Format as a JSON list of strings, one per line with blank lines omitted, the lines that open with the line containing "abertura e fechamento quando acontece a" and close with the line containing "agilizar o embarque e desembarque dos".
─── Data extracts ───
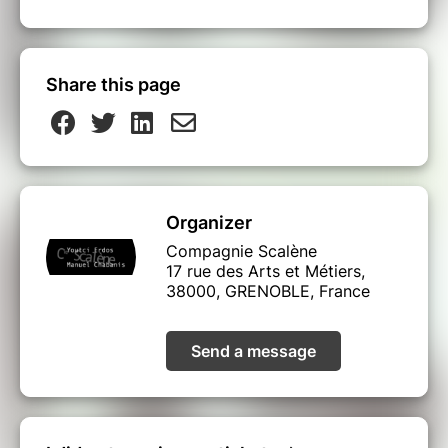
Share this page
Organizer
Compagnie Scalène
17 rue des Arts et Métiers,
38000, GRENOBLE, France
Send a message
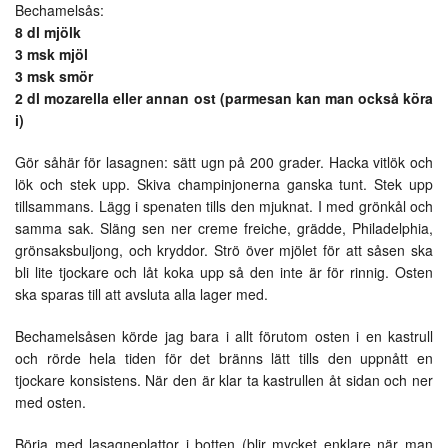
Bechamelsås:
8 dl mjölk
3 msk mjöl
3 msk smör
2 dl mozarella eller annan ost (parmesan kan man också köra
i)
Gör såhär för lasagnen: sätt ugn på 200 grader. Hacka vitlök och
lök och stek upp. Skiva champinjonerna ganska tunt. Stek upp
tillsammans. Lägg i spenaten tills den mjuknat. I med grönkål och
samma sak. Släng sen ner creme freiche, grädde, Philadelphia,
grönsaksbuljong, och kryddor. Strö över mjölet för att såsen ska
bli lite tjockare och låt koka upp så den inte är för rinnig. Osten
ska sparas till att avsluta alla lager med.
Bechamelsåsen körde jag bara i allt förutom osten i en kastrull
och rörde hela tiden för det bränns lätt tills den uppnått en
tjockare konsistens. När den är klar ta kastrullen åt sidan och ner
med osten.
Börja med lasagneplattor i botten (blir mycket enklare när man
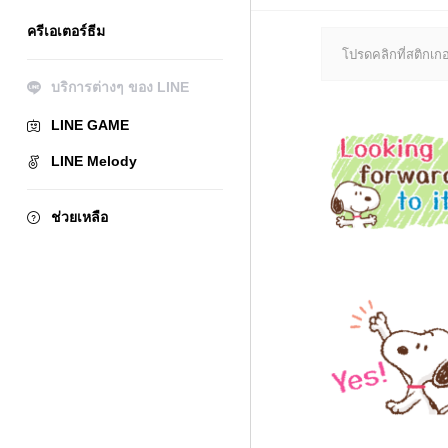
ครีเอเตอร์ธีม
โปรดคลิกที่สติกเกอร
บริการต่างๆ ของ LINE
LINE GAME
LINE Melody
ช่วยเหลือ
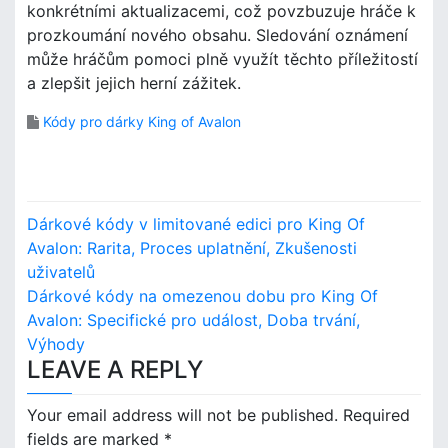
konkrétními aktualizacemi, což povzbuzuje hráče k
prozkoumání nového obsahu. Sledování oznámení
může hráčům pomoci plně využít těchto příležitostí
a zlepšit jejich herní zážitek.
Kódy pro dárky King of Avalon
P
Dárkové kódy v limitované edici pro King Of
o
Avalon: Rarita, Proces uplatnění, Zkušenosti
uživatelů
s
Dárkové kódy na omezenou dobu pro King Of
Avalon: Specifické pro událost, Doba trvání,
t
Výhody
n
LEAVE A REPLY
a
Your email address will not be published.
Required
v
fields are marked
*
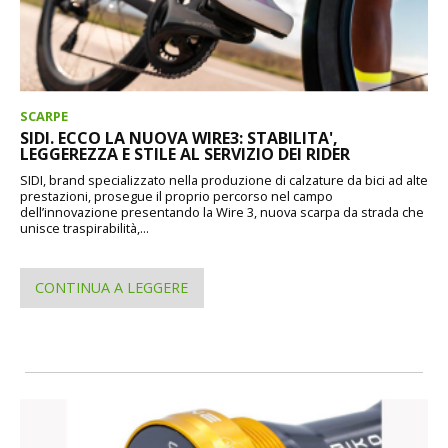
SCARPE
SIDI. ECCO LA NUOVA WIRE3: STABILITA',
LEGGEREZZA E STILE AL SERVIZIO DEI RIDER
SIDI, brand specializzato nella produzione di calzature da bici ad alte
prestazioni, prosegue il proprio percorso nel campo
dell’innovazione presentando la Wire 3, nuova scarpa da strada che
unisce traspirabilità,...
CONTINUA A LEGGERE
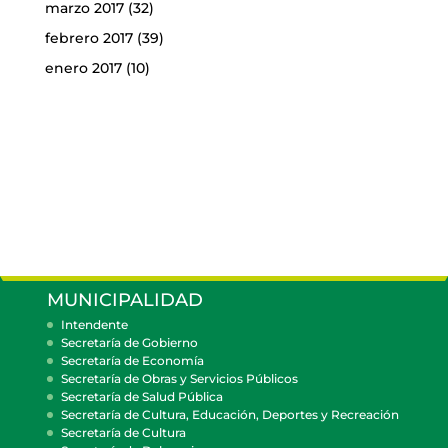
marzo 2017
(32)
febrero 2017
(39)
enero 2017
(10)
MUNICIPALIDAD
Intendente
Secretaría de Gobierno
Secretaría de Economía
Secretaría de Obras y Servicios Públicos
Secretaría de Salud Pública
Secretaría de Cultura, Educación, Deportes y Recreación
Secretaría de Cultura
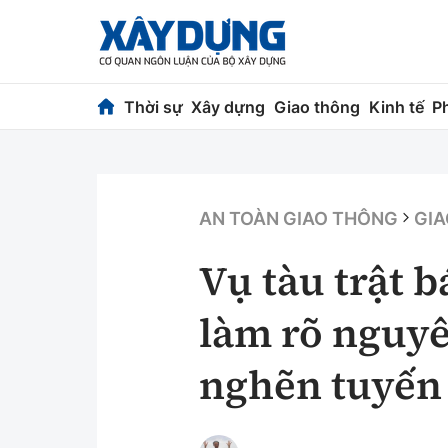
Thời sự
Xây dựng
Giao thông
Kinh tế
P
Thời sự
Xây dựng
Chính trị
Chỉ đạo điều h
AN TOÀN GIAO THÔNG
GIA
Xã hội
Quy hoạch kiến
Vụ tàu trật 
Chuyện dọc đường
Vật liệu xây dự
làm rõ nguyê
Cải chính
Giám định chất
nghẽn tuyến
Quản lý đô thị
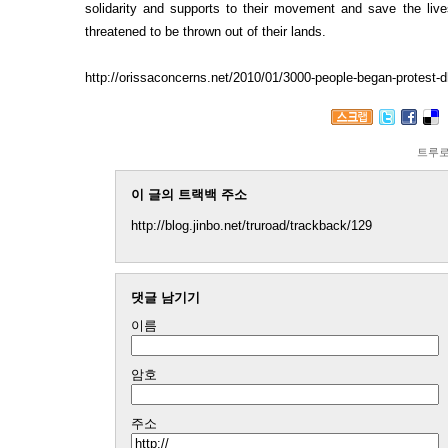
solidarity and supports to their movement and save the live
threatened to be thrown out of their lands.
http://orissaconcerns.net/2010/01/3000-people-began-protest-d
트루
이 글의 트랙백 주소
http://blog.jinbo.net/truroad/trackback/129
댓글 남기기
이름
암호
주소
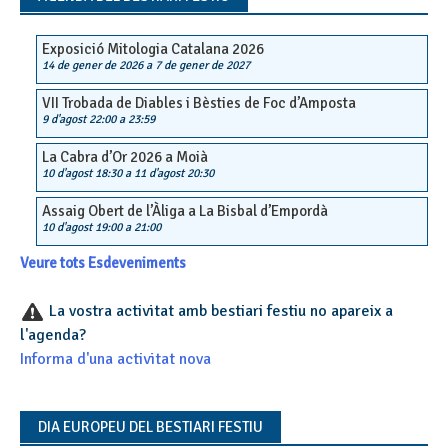
Exposició Mitologia Catalana 2026
14 de gener de 2026
a
7 de gener de 2027
VII Trobada de Diables i Bèsties de Foc d’Amposta
9 d'agost 22:00
a
23:59
La Cabra d’Or 2026 a Moià
10 d'agost 18:30
a
11 d'agost 20:30
Assaig Obert de l’Àliga a La Bisbal d’Empordà
10 d'agost 19:00
a
21:00
Veure tots Esdeveniments
La vostra activitat amb bestiari festiu no apareix a
l'agenda?
Informa d'una activitat nova
DIA EUROPEU DEL BESTIARI FESTIU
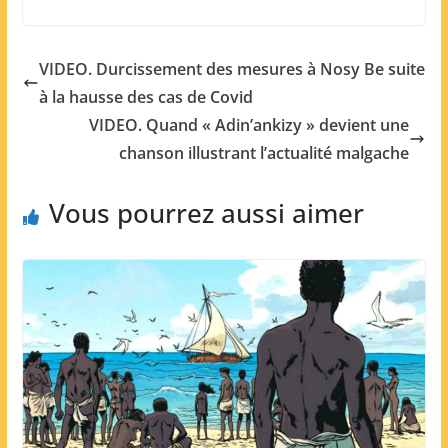
VIDEO. Durcissement des mesures à Nosy Be suite
à la hausse des cas de Covid
VIDEO. Quand « Adin’ankizy » devient une
chanson illustrant l’actualité malgache
Vous pourrez aussi aimer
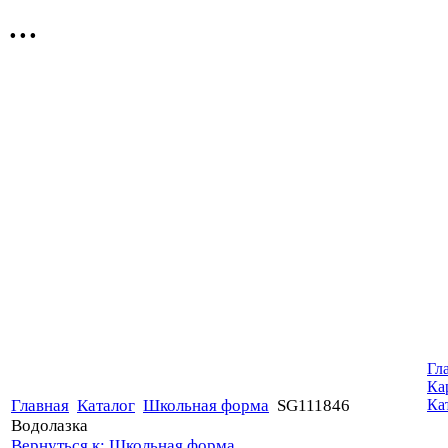
...
Гл
Ка
Главная
Каталог
Школьная форма
SG111846
Ка
Водолазка
Вернуться к: Школьная форма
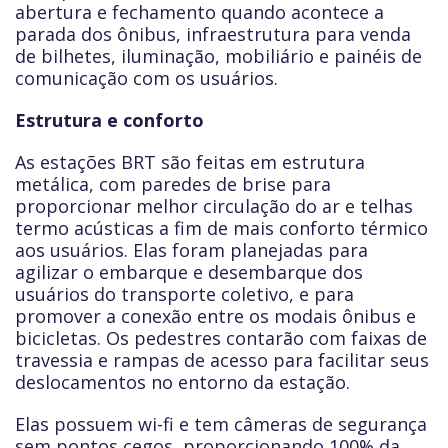
abertura e fechamento quando acontece a
parada dos ônibus, infraestrutura para venda
de bilhetes, iluminação, mobiliário e painéis de
comunicação com os usuários.
Estrutura e conforto
As estações BRT são feitas em estrutura
metálica, com paredes de brise para
proporcionar melhor circulação do ar e telhas
termo acústicas a fim de mais conforto térmico
aos usuários. Elas foram planejadas para
agilizar o embarque e desembarque dos
usuários do transporte coletivo, e para
promover a conexão entre os modais ônibus e
bicicletas. Os pedestres contarão com faixas de
travessia e rampas de acesso para facilitar seus
deslocamentos no entorno da estação.
Elas possuem wi-fi e tem câmeras de segurança
sem pontos cegos, proporcionando 100% da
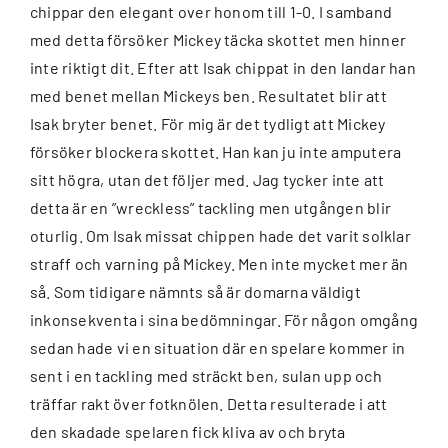
chippar den elegant over honom till 1-0. I samband
med detta försöker Mickey täcka skottet men hinner
inte riktigt dit. Efter att Isak chippat in den landar han
med benet mellan Mickeys ben. Resultatet blir att
Isak bryter benet. För mig är det tydligt att Mickey
försöker blockera skottet. Han kan ju inte amputera
sitt högra, utan det följer med. Jag tycker inte att
detta är en ”wreckless” tackling men utgången blir
oturlig. Om Isak missat chippen hade det varit solklar
straff och varning på Mickey. Men inte mycket mer än
så. Som tidigare nämnts så är domarna väldigt
inkonsekventa i sina bedömningar. För någon omgång
sedan hade vi en situation där en spelare kommer in
sent i en tackling med sträckt ben, sulan upp och
träffar rakt över fotknölen. Detta resulterade i att
den skadade spelaren fick kliva av och bryta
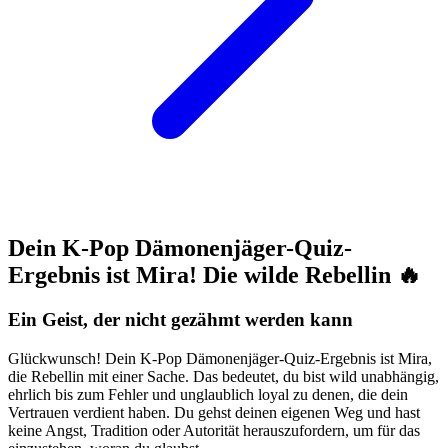
Dein K-Pop Dämonenjäger-Quiz-
Ergebnis ist Mira! Die wilde Rebellin 🔥
Ein Geist, der nicht gezähmt werden kann
Glückwunsch! Dein K-Pop Dämonenjäger-Quiz-Ergebnis ist Mira,
die Rebellin mit einer Sache. Das bedeutet, du bist wild unabhängig,
ehrlich bis zum Fehler und unglaublich loyal zu denen, die dein
Vertrauen verdient haben. Du gehst deinen eigenen Weg und hast
keine Angst, Tradition oder Autorität herauszufordern, um für das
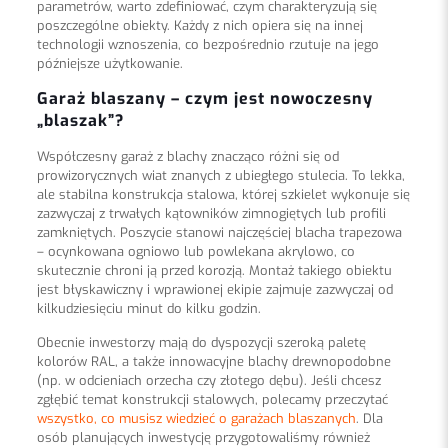
parametrów, warto zdefiniować, czym charakteryzują się
poszczególne obiekty. Każdy z nich opiera się na innej
technologii wznoszenia, co bezpośrednio rzutuje na jego
późniejsze użytkowanie.
Garaż blaszany – czym jest nowoczesny
„blaszak”?
Współczesny garaż z blachy znacząco różni się od
prowizorycznych wiat znanych z ubiegłego stulecia. To lekka,
ale stabilna konstrukcja stalowa, której szkielet wykonuje się
zazwyczaj z trwałych kątowników zimnogiętych lub profili
zamkniętych. Poszycie stanowi najczęściej blacha trapezowa
– ocynkowana ogniowo lub powlekana akrylowo, co
skutecznie chroni ją przed korozją. Montaż takiego obiektu
jest błyskawiczny i wprawionej ekipie zajmuje zazwyczaj od
kilkudziesięciu minut do kilku godzin.
Obecnie inwestorzy mają do dyspozycji szeroką paletę
kolorów RAL, a także innowacyjne blachy drewnopodobne
(np. w odcieniach orzecha czy złotego dębu). Jeśli chcesz
zgłębić temat konstrukcji stalowych, polecamy przeczytać
wszystko, co musisz wiedzieć o garażach blaszanych
. Dla
osób planujących inwestycję przygotowaliśmy również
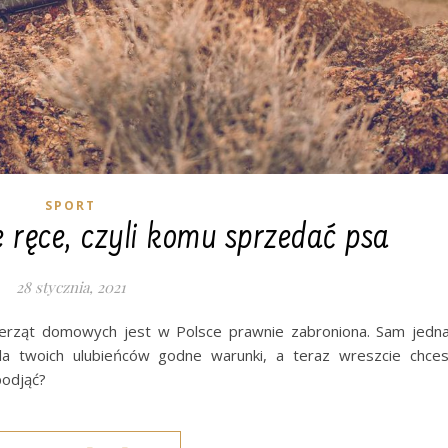
SPORT
ręce, czyli komu sprzedać psa
28 stycznia, 2021
ierząt domowych jest w Polsce prawnie zabroniona. Sam jedn
la twoich ulubieńców godne warunki, a teraz wreszcie chce
podjąć?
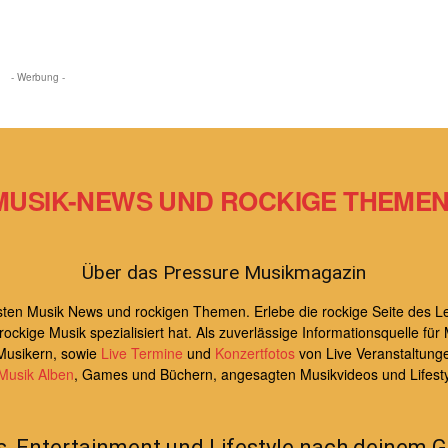
- Werbung -
MUSIK-NEWS UND ROCKIGE THEMEN 
Über das Pressure Musikmagazin
uesten Musik News und rockigen Themen. Erlebe die rockige Seite de
kige Musik spezialisiert hat. Als zuverlässige Informationsquelle für 
Musikern, sowie
Live Termine
und
Konzertfotos
von Live Veranstaltung
Musik Alben
, Games und Büchern, angesagten Musikvideos und Lifest
s, Entertainment und Lifestyle nach deinem 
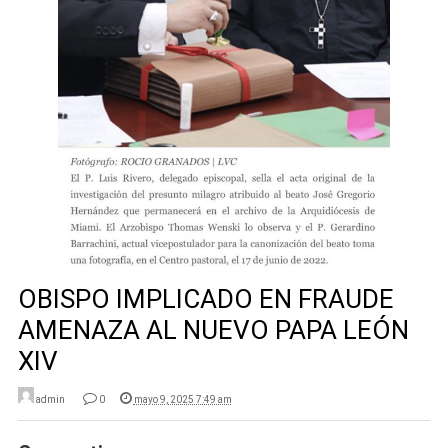
OBISPO IMPLICADO EN FRAUDE
AMENAZA AL NUEVO PAPA LEÓN
XIV
admin
0
mayo 9, 2025 7:49 am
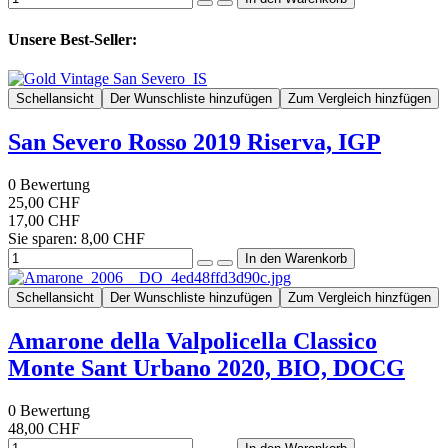
Unsere Best-Seller:
Schellansicht
Der Wunschliste hinzufügen
Zum Vergleich hinzfügen
San Severo Rosso 2019 Riserva, IGP
0
Bewertung
25,00 CHF
17,00 CHF
Sie sparen: 8,00 CHF
Schellansicht
Der Wunschliste hinzufügen
Zum Vergleich hinzfügen
Amarone della Valpolicella Classico
Monte Sant Urbano 2020, BIO, DOCG
0
Bewertung
48,00 CHF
───
● **Task response**:
[
  "abertura e fechamento quando acontece a",
  "parada dos ônibus, infraestrutura para venda",
  "de bilhetes, iluminação, mobiliário e painéis de",
  "comunicação com os usuários.",
  "Estrutura e conforto",
  "As estações BRT são feitas em estrutura",
  "metálica, com paredes de brise para",
  "proporcionar melhor circulação do ar e telhas",
  "termo acústicas a fim de mais conforto térmico",
  "aos usuários. Elas foram planejadas para",
  "agilizar o embarque e desembarque dos"
]